FLUORINE.

In many parts of England, especially in Devonshire, Cornwall, and above all in Derbyshire, is found a very beautiful mineral, known by the name of Fluor Spar, Derbyshire Spar, and called by the miners Blue John, to distinguish it from another mineral found, in the same locality, called Black Jack. It occurs in very regular and frequently large crystals in the form of cubes, and occasionally in octoëdra. It is a compound of calcium with fluorine, and is very abundant in certain fossil bones. This element, in combination with hydrogen and called hydrofluoric acid, acts so energetically upon all substances containing silica, that it cannot be preserved in vessels of glass or porcelain—very few of the metals are capable of resisting its action, lead being nearly the only common metal possessed of this power. Gutta percha may also be employed for vessels to hold it.
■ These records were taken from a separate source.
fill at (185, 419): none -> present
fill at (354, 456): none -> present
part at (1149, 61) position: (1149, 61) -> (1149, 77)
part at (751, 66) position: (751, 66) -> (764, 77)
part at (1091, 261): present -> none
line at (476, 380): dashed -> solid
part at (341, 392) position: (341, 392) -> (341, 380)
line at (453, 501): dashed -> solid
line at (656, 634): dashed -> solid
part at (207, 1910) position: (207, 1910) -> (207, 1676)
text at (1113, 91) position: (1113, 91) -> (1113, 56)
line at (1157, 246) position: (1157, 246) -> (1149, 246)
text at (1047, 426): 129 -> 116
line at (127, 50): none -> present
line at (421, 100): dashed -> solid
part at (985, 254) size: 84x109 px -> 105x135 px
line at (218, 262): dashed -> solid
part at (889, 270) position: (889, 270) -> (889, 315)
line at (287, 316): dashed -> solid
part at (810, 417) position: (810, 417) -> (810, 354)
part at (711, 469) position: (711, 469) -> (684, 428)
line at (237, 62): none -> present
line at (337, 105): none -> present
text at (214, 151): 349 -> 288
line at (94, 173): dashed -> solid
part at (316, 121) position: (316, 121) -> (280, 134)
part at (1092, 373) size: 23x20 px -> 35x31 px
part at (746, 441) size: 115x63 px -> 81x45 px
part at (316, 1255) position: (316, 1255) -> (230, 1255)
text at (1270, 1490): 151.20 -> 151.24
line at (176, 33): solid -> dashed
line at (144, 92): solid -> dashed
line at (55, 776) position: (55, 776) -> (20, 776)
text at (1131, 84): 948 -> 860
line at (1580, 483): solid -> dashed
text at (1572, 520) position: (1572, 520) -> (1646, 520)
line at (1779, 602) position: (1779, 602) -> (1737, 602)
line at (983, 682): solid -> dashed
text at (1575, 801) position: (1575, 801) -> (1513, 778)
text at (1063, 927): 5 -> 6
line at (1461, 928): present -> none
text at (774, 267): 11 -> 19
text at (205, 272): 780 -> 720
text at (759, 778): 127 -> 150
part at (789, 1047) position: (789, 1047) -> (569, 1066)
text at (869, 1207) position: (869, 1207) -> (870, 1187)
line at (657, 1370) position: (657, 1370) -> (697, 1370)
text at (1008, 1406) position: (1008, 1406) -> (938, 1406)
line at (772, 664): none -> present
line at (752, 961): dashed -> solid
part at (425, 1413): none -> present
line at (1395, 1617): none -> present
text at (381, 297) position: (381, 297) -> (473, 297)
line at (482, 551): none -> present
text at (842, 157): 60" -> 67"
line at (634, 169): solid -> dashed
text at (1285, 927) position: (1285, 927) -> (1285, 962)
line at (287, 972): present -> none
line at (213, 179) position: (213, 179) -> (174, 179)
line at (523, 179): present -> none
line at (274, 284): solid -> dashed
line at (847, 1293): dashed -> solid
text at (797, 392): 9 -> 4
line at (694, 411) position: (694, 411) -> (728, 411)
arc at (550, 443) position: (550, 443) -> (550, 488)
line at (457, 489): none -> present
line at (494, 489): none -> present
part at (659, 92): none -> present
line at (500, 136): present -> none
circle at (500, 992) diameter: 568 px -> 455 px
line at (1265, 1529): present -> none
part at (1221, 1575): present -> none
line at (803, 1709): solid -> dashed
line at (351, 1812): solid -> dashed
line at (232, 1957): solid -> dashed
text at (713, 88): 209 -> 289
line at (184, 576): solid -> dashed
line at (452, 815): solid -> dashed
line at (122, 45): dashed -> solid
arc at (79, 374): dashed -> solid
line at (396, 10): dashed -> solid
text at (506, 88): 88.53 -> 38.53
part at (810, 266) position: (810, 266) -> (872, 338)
This property of dissolving silica, has caused this acid to be used for engraving on glass.

EXPERIMENT.

Mix one part of powdered fluor-spar, quite pure, with two parts of oil of vitriol, in a saucer, and apply a gentle heat, when the acid will be disengaged in the form of vapour. Prepare a piece of glass after the manner of engraving on copper, by coating it with a thin covering of wax, placing a paper over the wax, and then drawing any design with a sharp-pointed instrument, when, on removing the paper, the wax-coating will be found to be removed wherever the instrument has passed over it. Now invert, this glass over the fumes of the acid for half an hour or so, and then heat the glass so as to soften the coating, and wipe it off; the design will then appear “bitten in” as the term is, that is, the acid will have dissolved the glass wherever it was not protected by the wax, and will exhibit the design indelibly fixed on the glass.

This acid requires the greatest care in handling, for it is extremely corrosive, producing very troublesome ulcers if it comes in contact with the skin; even the fumes will produce smarting if the skin is long exposed to them.

CARBON.

The next substance in our list of elementary bodies is named carbon.

The purest form of carbon is the precious stone called diamond, which consists entirely of carbon in a crystallized form. The French chemist Lavoisier was the first who proved the combustibility of the diamond; and Sir H. Davy found that when once set on fire it would continue to burn in oxygen gas air, and that the product of the combustion was carbonic acid gas, exactly equal in quantity to the gas produced by burning an equal weight of pure charcoal, the most common form of carbon.